La Passion selon Saint Matthieu au Théâtre des Champs-Elysées
Le Théâtre des Champs-Elysées donna le 16 novembre dernier une représentation de la Passion selon Saint Matthieu de Bach sous la direction de Hans-Christoph Rademann avec le Chœur et l’orchestre du Gaechinger Cantorey. Cet Everest de la musique, contenant aussi bien des parties intimistes comme un solo de violoncelle, que des parties plus expressives comme son ouverture, semble déborder de ses rives, en annonçant l'opéra avec ses parties narratives et même dépasser le genre lyrique avec ses commentaires.
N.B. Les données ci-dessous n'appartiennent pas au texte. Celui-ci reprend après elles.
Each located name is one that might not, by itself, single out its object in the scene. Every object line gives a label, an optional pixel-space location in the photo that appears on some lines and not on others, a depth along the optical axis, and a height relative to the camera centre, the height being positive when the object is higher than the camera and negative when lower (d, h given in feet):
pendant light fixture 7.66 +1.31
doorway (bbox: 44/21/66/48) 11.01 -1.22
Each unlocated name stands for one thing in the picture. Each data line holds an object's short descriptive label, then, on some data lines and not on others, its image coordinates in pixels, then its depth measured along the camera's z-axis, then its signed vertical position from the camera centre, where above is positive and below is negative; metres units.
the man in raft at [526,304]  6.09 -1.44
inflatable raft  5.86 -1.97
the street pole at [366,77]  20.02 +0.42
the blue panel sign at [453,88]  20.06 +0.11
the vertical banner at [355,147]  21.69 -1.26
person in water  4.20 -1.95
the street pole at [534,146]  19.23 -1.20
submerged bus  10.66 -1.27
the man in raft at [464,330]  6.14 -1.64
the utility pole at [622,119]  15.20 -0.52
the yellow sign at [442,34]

Offrant toutes les faces de ce monument en une version de concert, le Chœur et l’orchestre du Gaechinger Cantorey n’a pas manqué d’intérêt. Cependant ce concert avait aussi ses limites, comme de faire venir les solistes des chœurs à l’avant-scène, ce qui occasionnait des allers-retours gênants surtout sur une scène aussi petite. Mais surtout le manque d’habitation de l’orchestre en première partie -jusqu’à l’arrestation de Jésus- révélait les défauts des solistes. Ainsi le contre-ténor anglais Alex Potter sonnait mielleux et les sopranos assez sèches. De même le Jésus du baryton bas allemand Matthias Winckhler paraissant très sentencieux, y compris dans ses moments les plus humains, comme lorsqu’il reprochait à ses disciples s’être endormis au lieu de rester debout avec lui pendant une heure lui et lorsqu’il demande à son Père de lui éloigner la coupe de mort, avant de se rétracter.
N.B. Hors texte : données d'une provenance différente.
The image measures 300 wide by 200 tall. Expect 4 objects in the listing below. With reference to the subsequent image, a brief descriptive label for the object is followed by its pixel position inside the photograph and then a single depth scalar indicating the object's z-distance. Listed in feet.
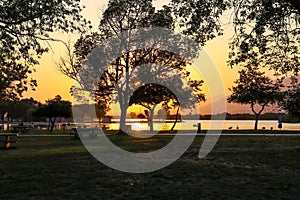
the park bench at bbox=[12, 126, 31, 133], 137.64
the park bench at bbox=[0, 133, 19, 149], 67.95
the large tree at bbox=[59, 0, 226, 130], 124.47
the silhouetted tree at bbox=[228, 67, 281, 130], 179.32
Il fallut attendre la seconde partie du concert, partie durant laquelle Jésus est jugé et que ses prophéties se réalisent, pour qu’une plus grande implication de l’orchestre donne une meilleure vie à l’œuvre et les chanteurs s’enchâssent mieux, le destin de Jesus finissant et ceux ses disciples commençants, dans la trame orchestrale. Le baryton allemand Martin Schicketanz faisant Saint Pierre, très éloigné à la première partie, en devient plus clair. On regrette cependant que le Erbarme dich chanté par le contre-ténor allemand Tobias Knaus sonne si menu voir aigrelet dans les aigus.
De même, les parties concertantes, comme celle pour violon, ou le solo pour violoncelle, montrait là une beauté claire, fraîche et profonde. Nonobstant, la qualité des chœurs de Gaechinger Cantorey durant tout le concert restait admirable. Montrant la palette de ses capacités, tantôt acteur, comme lorsqu’il se fait l’ensemble des prêtres condamnant Jésus, tantôt commentateur, comme au début de chaque scène, il savait être plaintif, sévère, rond ou dur, sans jamais perdre de sa cohésion et de sa mélodicité.
Œuvre polyforme relevant à la fois de l’intime et de l’universel, unissant le personnel à l’histoire, s’adressant aux spectateurs, et, à travers eux, à l’humanité, pour l’accuser de ses péchés qui meurtrirent le Christ, et que pour lui demander de s’expier, la Passion selon Saint Mathieu reste d’une magnificence sans égale, comme l’illustra ce concert au Théâtre des Champs-Elysées.